Encore faut-il suivre les habitués des tranchés, les assoiffés de sang comme Mathieu Van der Poel, Mads Pedersen, Wout Van Aert ou Filippo Ganna, dont l’arrivée dans le Nord provoque des petits papillons dans le ventre. « Là où Pogacar est très fort, c’est pour développer sa puissance dans les bosses ou les monts. Il arrive à faire très mal, comme sur le Ronde, assure Alessandro Ballan. Paris-Roubaix, c’est presque tout plat et décrocher des gars comme ça sur le plat ou les pavés… Si ça va au sprint, ils sont plus forts que lui. »

Même si certains le pensent capable d’attaquer sur la rocaille brute, mollets aiguisés comme des Laguioles à 120 km de l’arrivée, le physique du Slovène pourrait lui jouer des tours. « Il faut avoir une musculation assez importante sur Roubaix et il lui en manque un peu, estime Siskevicius. Il faut avoir de la puissance, de la souplesse. Sur les pavés, il faut mettre de la force pure. Et les Ganna, Kung ou Van der Poel vont être clairement plus avantagés. »

Les grosses cuisses auront aussi l’obsession de faire de Paris-Roubaix leur chasse gardée, au risque de ne plus avoir nul endroit où récolter une couronne de laurier sans y voir l’ombre de Tadej Pogacar venir les menacer. Sans oublier qu’enchaîner le Tour des Flandres puis Paris-Roubaix pour un profane peut vous donner envie de ranger la machine jusqu’à la fin des temps.

Le matériel peut réduire les différences

Il n’en demeure pas moins que même si le terrain est peu propice à faire de Roubaix un nouveau protectorat slovène dès cette année, Pogacar Ier devrait quand même marquer de son empreinte cette campagne. Notamment grâce à l’aide d’un armement dernière génération qui vous ferait passer les pavés pour de la moquette : des pneus Tubeless grands comme des chenilles de tank, ou presque.

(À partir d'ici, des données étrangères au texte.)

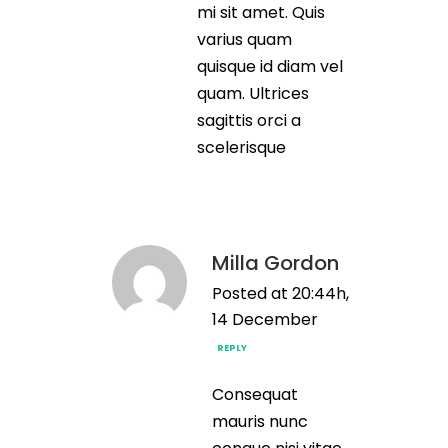
mi sit amet. Quis
varius quam
quisque id diam vel
quam. Ultrices
sagittis orci a
scelerisque
Milla Gordon
Posted at 20:44h,
14 December
REPLY
Consequat
mauris nunc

« Je pense qu’on va aller sur du 32 ou du 34 mm ce week-end à Roubaix, avec des vélos qui sont tout aussi confortables et tout aussi dynamiques qu’un vélo de route, explique Steve Chainel, ancien coureur, désormais consultant sur Eurosport. Avant pour les poids plumes qui étaient sur du 28 ou sur du 30, ça rebondissait, tu ne pouvais pas vraiment être rapide sur les pavés. C’est tout à l’avantage de Pogacar d’avoir justement une possibilité de jouer aussi avec ce matériel-là. »

TOUT SAVOIR SUR PARIS-ROUBAIX

Un matériel qui pourrait être encore plus développé encore. Le spécialiste des Flandriennes Sep Vanmarcke a assuré avoir fait des reconnaissances avec des pneus de 38 mm, alors que Pirelli a développé un modèle de 40 mm. Et nul doute que lors de ses reconnaissances, Pogacar a déjà dû choisir les meilleures options. En le voyant déjà battre des records sur trois secteurs pavés à l’entraînement, certes avec l’aide de motos, on peut être sûr que le plan de bataille est déjà prêt. Panoramix, à toi de jouer. Enfin, sans potion magique, ça serait mieux.